9. Work through your own trauma history.
Carrying a personal history of ignitable trauma into therapeutic work with others can create a land mine effect. We will never quite know when we might experience our own ignition – because we are human first – this is only reasonable. But when ignition occurs, we must work through our own vulnerability to ensure the best work with our clients as well as a respect for our own lives. Remember, if nothing else, in doing this work you are giving an incredible gift to those needing care. Care equally for yourself.
10. Keep learning and growing.
Easy to do but keeps us from the joy of this work. Keep learning. There are so many routes of exploration and innovation. Be inspired by psychology, art, literature, science, animals, love, friendship, philosophy, cartoons, playgrounds, comedy, travel and wherever else your imagination takes you.
11. Set healthy boundaries with clients.
This item, recommended by Clinical Traumatologist, Ramona Bray, TITC-CT, is clearly imperative when working with clients with a trauma history. It is not unusual for those with a trauma history to have experienced exploitation of their boundaries, leaving them with an impaired sense of what is reasonable and realistic in terms of expectations or relationships.
Some people might feel incorrectly, that they have no right to set appropriate boundaries with others. Alternatively, they might push boundaries and become “intruders” upon others. Whether they are allowing others to “intrude” on their boundaries or have no concept of boundaries at all in their own lives will result in complicated feelings.
Not being able to say “no” to a request that we feel is unreasonable or that we simply do not wish to fulfill, or pushing others to do what they do not want to do is a sign of distorted boundary perceptions that can result in grave suffering and undermine relationships.

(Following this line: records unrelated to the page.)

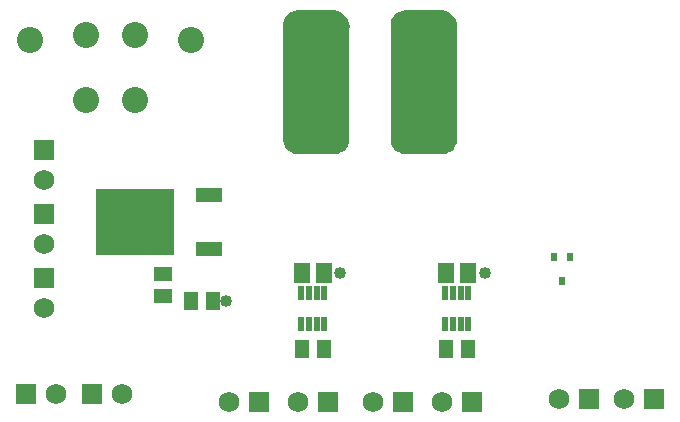
<source format=gts>
G04*
G04 #@! TF.GenerationSoftware,Altium Limited,Altium Designer,19.1.5 (86)*
G04*
G04 Layer_Color=8388736*
%FSLAX25Y25*%
%MOIN*%
G70*
G01*
G75*
%ADD16R,0.06312X0.04934*%
%ADD17R,0.04934X0.06312*%
%ADD18R,0.09068X0.04540*%
%ADD19R,0.26391X0.22453*%
%ADD20R,0.05328X0.06509*%
%ADD21R,0.02375X0.05131*%
%ADD22R,0.02375X0.03162*%
%ADD23C,0.06800*%
%ADD24R,0.06800X0.06800*%
%ADD25R,0.06800X0.06800*%
%ADD26C,0.08674*%
%ADD27C,0.04000*%
G36*
X100175Y144088D02*
X111847Y144088D01*
Y144088D01*
X112410Y144049D01*
X113501Y143754D01*
X114514Y143252D01*
X115408Y142561D01*
X116150Y141709D01*
X116712Y140728D01*
X117071Y139656D01*
X117215Y138535D01*
X117175Y137972D01*
X117175Y101175D01*
X117175Y101175D01*
Y100665D01*
X116976Y99666D01*
X116586Y98724D01*
X116020Y97876D01*
X115299Y97155D01*
X114451Y96589D01*
X113510Y96199D01*
X112510Y96000D01*
X100175D01*
X99665Y96000D01*
X98666Y96199D01*
X97724Y96589D01*
X96876Y97155D01*
X96155Y97876D01*
X95589Y98724D01*
X95199Y99666D01*
X95000Y100665D01*
X95000Y101175D01*
Y138912D01*
X95000Y138912D01*
X95000Y139422D01*
X95199Y140422D01*
X95589Y141364D01*
X96155Y142211D01*
X96876Y142932D01*
X97724Y143499D01*
X98666Y143889D01*
X99665Y144088D01*
X100175Y144088D01*
D02*
G37*
G36*
X136088D02*
X147759Y144088D01*
Y144088D01*
X148323Y144049D01*
X149414Y143754D01*
X150426Y143252D01*
X151321Y142561D01*
X152063Y141709D01*
X152624Y140728D01*
X152984Y139656D01*
X153127Y138535D01*
X153088Y137972D01*
X153088Y101175D01*
X153087Y101175D01*
Y100665D01*
X152889Y99666D01*
X152498Y98724D01*
X151932Y97876D01*
X151211Y97155D01*
X150364Y96589D01*
X149422Y96199D01*
X148422Y96000D01*
X136088D01*
X135578Y96000D01*
X134578Y96199D01*
X133636Y96589D01*
X132789Y97155D01*
X132068Y97876D01*
X131501Y98724D01*
X131111Y99666D01*
X130912Y100665D01*
X130912Y101175D01*
Y138912D01*
X130912Y138912D01*
X130912Y139422D01*
X131111Y140422D01*
X131501Y141364D01*
X132068Y142211D01*
X132789Y142932D01*
X133636Y143499D01*
X134578Y143889D01*
X135578Y144088D01*
X136088Y144088D01*
D02*
G37*
D16*
X54892Y56122D02*
D03*
Y48642D02*
D03*
D17*
X64260Y47000D02*
D03*
X71740D02*
D03*
X108740Y31000D02*
D03*
X101260D02*
D03*
X156740D02*
D03*
X149260D02*
D03*
D18*
X70472Y64488D02*
D03*
Y82441D02*
D03*
D19*
X45669Y73465D02*
D03*
D20*
X149457Y56500D02*
D03*
X156543D02*
D03*
X101457D02*
D03*
X108543D02*
D03*
D21*
X156839Y49618D02*
D03*
X154279D02*
D03*
X151720D02*
D03*
X149161D02*
D03*
X156839Y39382D02*
D03*
X154279D02*
D03*
X151720D02*
D03*
X149161D02*
D03*
X108839Y49618D02*
D03*
X106280D02*
D03*
X103720D02*
D03*
X101161D02*
D03*
X108839Y39382D02*
D03*
X106280D02*
D03*
X103720D02*
D03*
X101161D02*
D03*
D22*
X188000Y53620D02*
D03*
X185441Y61888D02*
D03*
X190559D02*
D03*
D23*
X41500Y16000D02*
D03*
X19500D02*
D03*
X15500Y87500D02*
D03*
X77000Y13500D02*
D03*
X208700Y14500D02*
D03*
X15500Y66000D02*
D03*
Y44618D02*
D03*
X125000Y13500D02*
D03*
X100000D02*
D03*
X148000D02*
D03*
X186900Y14500D02*
D03*
D24*
X31500Y16000D02*
D03*
X9500D02*
D03*
X87000Y13500D02*
D03*
X218700Y14500D02*
D03*
X135000Y13500D02*
D03*
X110000D02*
D03*
X158000D02*
D03*
X196900Y14500D02*
D03*
D25*
X15500Y97500D02*
D03*
Y76000D02*
D03*
Y54618D02*
D03*
D26*
X64272Y134016D02*
D03*
X10728D02*
D03*
X45768Y135827D02*
D03*
X29232D02*
D03*
Y114173D02*
D03*
X45768D02*
D03*
D27*
X138000Y104000D02*
D03*
X146000D02*
D03*
X138000Y120000D02*
D03*
X146000D02*
D03*
X138000Y112000D02*
D03*
X146000D02*
D03*
Y128000D02*
D03*
X138000D02*
D03*
X146000Y136000D02*
D03*
X138000D02*
D03*
X162500Y56500D02*
D03*
X114000D02*
D03*
X76000Y47000D02*
D03*
M02*

</source>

The skilled trauma therapist can be the first person in the clients’ lives to point out healthy boundaries; to challenge clients who test relationship boundaries within the therapeutic setting; and to provide a safe environment to mirror and teach clients about healthy boundaries in relationships.
One client I worked with was so grateful to learn this skill. She admitted that she finally had the strength to say “no” to her boss who would insist that she buy coffee for the staff on her way into work. Over the years, her boss never reimbursed her for the coffee or compensated her for the extra time it took on her way to work. By saying “no”, she was able to let go of the resentment that she was feeling toward her boss and re-focus her attention on the job that she loved.
Becoming a great trauma therapist takes courage, intelligence, wit, constancy, determination, compassion and a deep ability to go the distance.
We wish you the inner strength and wisdom that we know it takes to follow your journey into this work.